MindSpore Reinforcement Release Notes

MindSpore Reinforcement 0.6.0 Release Notes

Major Features and Improvements

[BETA] Support GAIL(Generative Adversarial Imitation Learning Jonathan Ho et al..2016) Algorithm. The algorithms are tuned on HalfCheetah environment and support CPU, GPU and Ascend backends.
[BETA] Support C51(Marc G. Bellemare et al..2017) Algorithm. The algorithms are tuned on CartPole environment and support CPU, GPU and Ascend backends.
[BETA] Support CQL(Conservative Q-Learning Aviral Kumar et al..2019) Algorithm. The algorithms are tuned on Hopper environment and support CPU, GPU and Ascend backends.
[BETA] Support AWAC(Accelerating Online Reinforcement Learning with Offline Datasets Ashvin Nair et al..2020) Algorithm. The algorithms are tuned on Ant environment and support CPU, GPU and Ascend backends.
[BETA] Support Dreamer(Danijar Hafner et al..2020) Algorithm. The algorithms are tuned on Walker-walk environment and support GPU backends.

Contributors

Thanks goes to these wonderful people:

Pro. Peter, Huanzhou Zhu, Bo Zhao, Gang Chen, Weifeng Chen, Liang Shi, Yijie Chen.
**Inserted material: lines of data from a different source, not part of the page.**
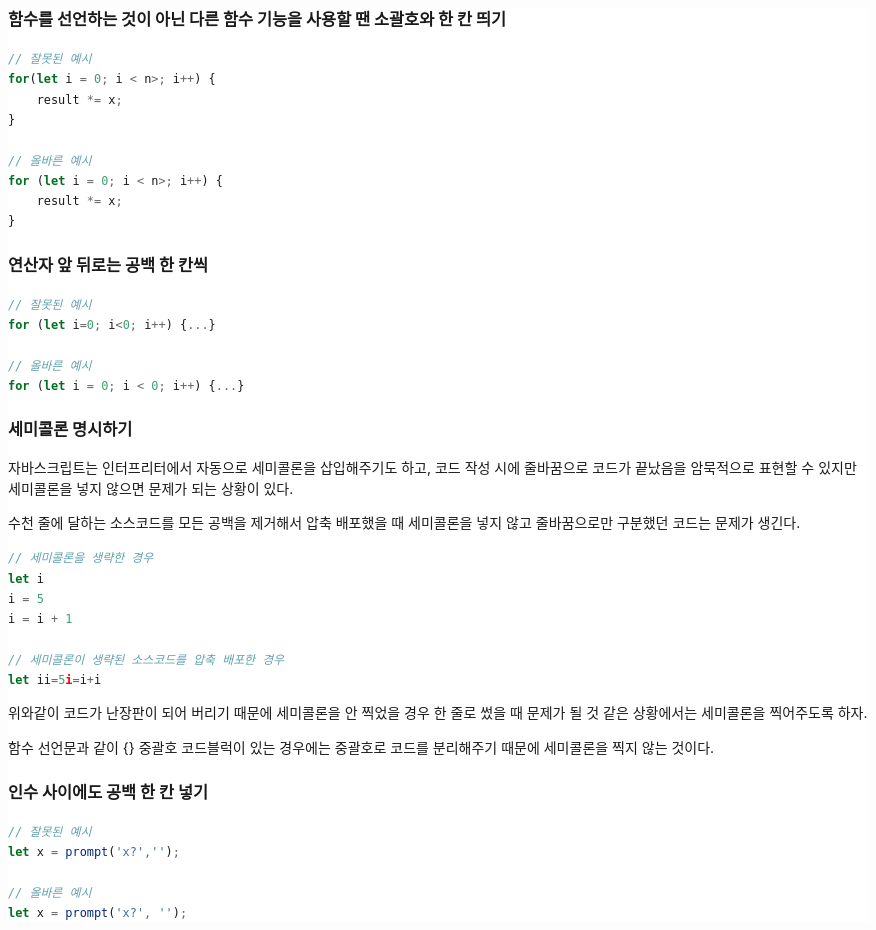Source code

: ### 함수를 선언하는 것이 아닌 다른 함수 기능을 사용할 땐 소괄호와 한 칸 띄기
```javascript
// 잘못된 예시
for(let i = 0; i < n>; i++) {
    result *= x;
}

// 올바른 예시
for (let i = 0; i < n>; i++) {
    result *= x;
}
```

### 연산자 앞 뒤로는 공백 한 칸씩
```javascript
// 잘못된 예시
for (let i=0; i<0; i++) {...}

// 올바른 예시
for (let i = 0; i < 0; i++) {...}
```

### 세미콜론 명시하기

자바스크립트는 인터프리터에서 자동으로 세미콜론을 삽입해주기도 하고, 코드 작성 시에 줄바꿈으로 코드가 끝났음을 암묵적으로 표현할 수 있지만 세미콜론을 넣지 않으면 문제가 되는 상황이 있다.


수천 줄에 달하는 소스코드를 모든 공백을 제거해서 압축 배포했을 때 세미콜론을 넣지 않고 줄바꿈으로만 구분했던 코드는 문제가 생긴다.


```javascript
// 세미콜론을 생략한 경우
let i
i = 5
i = i + 1

// 세미콜론이 생략된 소스코드를 압축 배포한 경우
let ii=5i=i+i
```

위와같이 코드가 난장판이 되어 버리기 때문에 세미콜론을 안 찍었을 경우 한 줄로 썼을 때 문제가 될 것 같은 상황에서는 세미콜론을 찍어주도록 하자.


함수 선언문과 같이 {} 중괄호 코드블럭이 있는 경우에는 중괄호로 코드를 분리해주기 때문에 세미콜론을 찍지 않는 것이다.

### 인수 사이에도 공백 한 칸 넣기

```javascript
// 잘못된 예시
let x = prompt('x?','');

// 올바른 예시
let x = prompt('x?', '');
```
MindSpore Reinforcement 0.5.0 Release Notes

Major Features and Improvements

[STABLE] Add Chinese version of all existed API.
[STABLE] Add reinforcement learning multi-agent algorithm QMIX.

Contributors

Thanks goes to these wonderful people:

Pro. Peter, Huanzhou Zhu, Bo Zhao, Gang Chen, Weifeng Chen, Liang Shi, Yijie Chen.
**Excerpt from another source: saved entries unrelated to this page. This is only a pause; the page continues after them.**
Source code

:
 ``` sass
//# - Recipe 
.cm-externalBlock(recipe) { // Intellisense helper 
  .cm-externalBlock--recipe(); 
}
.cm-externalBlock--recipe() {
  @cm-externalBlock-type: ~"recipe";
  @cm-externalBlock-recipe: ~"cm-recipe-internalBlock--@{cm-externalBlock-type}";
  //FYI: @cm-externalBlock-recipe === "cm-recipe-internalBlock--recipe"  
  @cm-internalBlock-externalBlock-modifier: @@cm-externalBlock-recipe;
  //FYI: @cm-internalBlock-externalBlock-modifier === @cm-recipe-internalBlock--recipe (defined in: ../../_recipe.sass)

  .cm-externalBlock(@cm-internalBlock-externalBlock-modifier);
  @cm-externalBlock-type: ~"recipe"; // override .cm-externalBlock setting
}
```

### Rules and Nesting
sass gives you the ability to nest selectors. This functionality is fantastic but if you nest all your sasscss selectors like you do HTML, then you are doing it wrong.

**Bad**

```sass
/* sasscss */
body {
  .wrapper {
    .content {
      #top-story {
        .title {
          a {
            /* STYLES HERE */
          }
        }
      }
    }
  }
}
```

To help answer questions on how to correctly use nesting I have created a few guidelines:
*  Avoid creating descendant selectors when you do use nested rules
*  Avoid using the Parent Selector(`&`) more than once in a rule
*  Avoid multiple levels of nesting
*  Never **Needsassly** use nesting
MindSpore Reinforcement 0.3.0 Release Notes

Major Features and Improvements

[STABLE] Support DDPG reinforcement learning algorithm.

API Change

Backwards Compatible Change

Python API

Change the API of following classes: Actor, Agent. Their function names change to act(self, phase, params) and get_action(self, phase, params). Moreover, some useless functions are deleted (env_setter, act_init, evaluate, reset_collect_actor, reset_eval_actor, update in Actorclass, and init, reset_all in Agent class). Also the hierarchy relationship of configuration file changes. ReplayBufferis moved out from the directory actor, and becomes a new key in algorithm config. (Rearrange API PR !29)
Add the virtual base class of Environment class. It has step, resetfunctions and 5 space properties (action_space, observation_space, reward_space, done_space and config)

Contributors

Thanks goes to these wonderful people:

Pro. Peter, Huanzhou Zhu, Bo Zhao, Gang Chen, Weifeng Chen, Liang Shi, Yijie Chen.

Contributions of any kind are welcome!